Thursday, December 31, 2009

of pieces and puzzles and quilts

it’s puzzling how important pieces can be.

this week, i delivered a bag of eliza’s clothes--and one bit of bedding, too--to my mother-in-law and aunt-in-law, two exceptional quilters who plan to turn those fabrics into a memory quilt for our family. i had anticipated the selecting of clothes being difficult, so i was not surprised by the flood of emotion with which sam and i were met upon reopening those nine boxes of clothes a year after we packed them away. i was pleased to think that i had completed the emotional work there at home, safely alone with sam, where grief seems right and good and safe and permissible. and so i expected that delivering our choices to our quilters extraordinaire would be far less emotional, as i had done the hard work already.

i was, to some extent, right in my assumption. but just when i think i understand all the pieces, the puzzle seems to change on me every time.

i sorted through the clothes with our quilters. this is the dress eliza wore to her first birthday party; this is what she was wearing when she died. this is the dress she wore in those family photos; this is what she was wearing when we put her in the funeral home’s van. sweet memories, shared without excess of emotion, matter-of-fact as i foolishly pride myself on being almost all the time. almost.
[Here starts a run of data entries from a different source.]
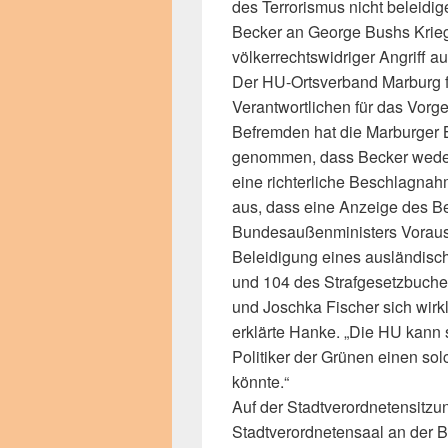
des Terrorismus nicht beleidige
Becker an George Bushs Krieg
völkerrechtswidriger Angriff auf
Der HU-Ortsverband Marburg fo
Verantwortlichen für das Vor
Befremden hat die Marburger B
genommen, dass Becker weder 
eine richterliche Beschlagna
aus, dass eine Anzeige des B
Bundesaußenministers Vorauss
Beleidigung eines ausländisc
und 104 des Strafgesetzbuche
und Joschka Fischer sich wirkl
erklärte Hanke. „Die HU kann s
Politiker der Grünen einen sol
könnte.“
Auf der Stadtverordnetensitzu
Stadtverordnetensaal an der B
and then we had finished sorting the clothes, my mother-in-law meticulously noting details of significance in the stories behind the clothes, my aunt-in-law fingering the fabrics gently and sorting them by color and texture and thickness. and we were done, so they set to work bundling the clothes by category to be stored in a box from which they will work. and suddenly, i doubted i could part with those clothes. suddenly, those pieces that were just bits of fabric--fabric with memories attached, of course, but still just pieces of fabric--suddenly, the leaving of those clothes felt like tearing bits of fabric from my very soul, pieces of me physically painful to separate.
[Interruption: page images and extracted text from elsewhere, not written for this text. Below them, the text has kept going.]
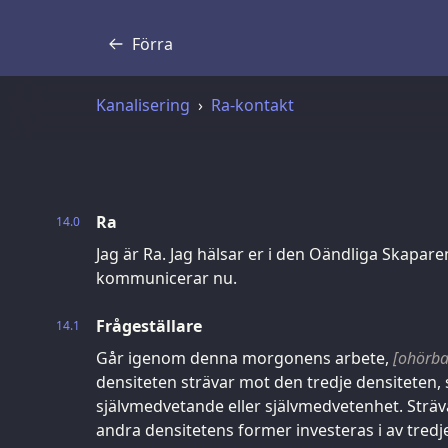
Förra
Skrift
Kanalisering
Ra-kontakt
Ra
14.0
Jag är Ra. Jag hälsar er i den Oändliga Skaparen
kommunicerar nu.
Frågeställare
14.1
Går igenom denna morgonens arbete,
[ohörba
densiteten strävar mot den tredje densiteten,
självmedvetande eller självmedvetenhet. Strä
andra densitetens former investeras i av tredj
puzzling, how pieces can change.

it’s not a jigsaw puzzle, this thing called grief, i don’t think. a jigsaw puzzle in which one piece fits with another and with each piece added, the places for more pieces become clear. no, it’s not like a jigsaw puzzle. it’s something from luke’s stocking this year that seems a more fitting metaphor for all these pieces in this big puzzle: a rubik’s cube. a puzzle with many sides, all of which can be--originally were, in fact--completed, but in which rearranging one side has significant, far-reaching, and unpredictable results on several other sides. fix one bit of the puzzle, think you have one bit figured out, and you find out you’ve only made several other pieces of the puzzle that much more muddled, that much more difficult. you’ll likely have to undo some of what you worked so hard to accomplish on that one side.

and you may begin to wonder if there’s actually a solution to this puzzle. in fact, if you hadn’t seen it originally, fresh out of the packaging and still ordered on all sides, if you hadn’t once seen someone solve the puzzle--perhaps one of those speedy youtube videos or your babysitter back when you were a kid--you’d begin to believe it was impossible to complete a rubik's cube. a puzzle that can’t be solved. too many pieces out of place; too many bits that just can’t possibly get where they need to be.
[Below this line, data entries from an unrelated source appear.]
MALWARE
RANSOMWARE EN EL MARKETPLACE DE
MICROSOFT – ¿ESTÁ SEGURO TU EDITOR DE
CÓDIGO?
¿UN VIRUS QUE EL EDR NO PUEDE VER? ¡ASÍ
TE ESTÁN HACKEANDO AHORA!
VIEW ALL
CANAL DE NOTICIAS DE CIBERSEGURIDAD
but i’ve seen it done. i have. so i know those pieces will slowly slide into place. i know--when i’m honest with myself--that many of those pieces will slide into place accidentally, just like that rubik’s cube. or if not accidentally, then without my knowledge. oh look! those blue pieces are all in a row. how did that happen while i was so busy lining up the red ones? a puzzle indeed.

meanwhile, those pieces of eliza torn from my soul will be a quilt. warm and soft and comforting and all pieced together. in a pattern i won’t recognize, completing a beautiful, perfect, unique puzzle that i never imagined. because quilts are made of pieces torn apart and fit back together. which makes me wonder whether i should quit working so hard on completing puzzles and just take up quilting.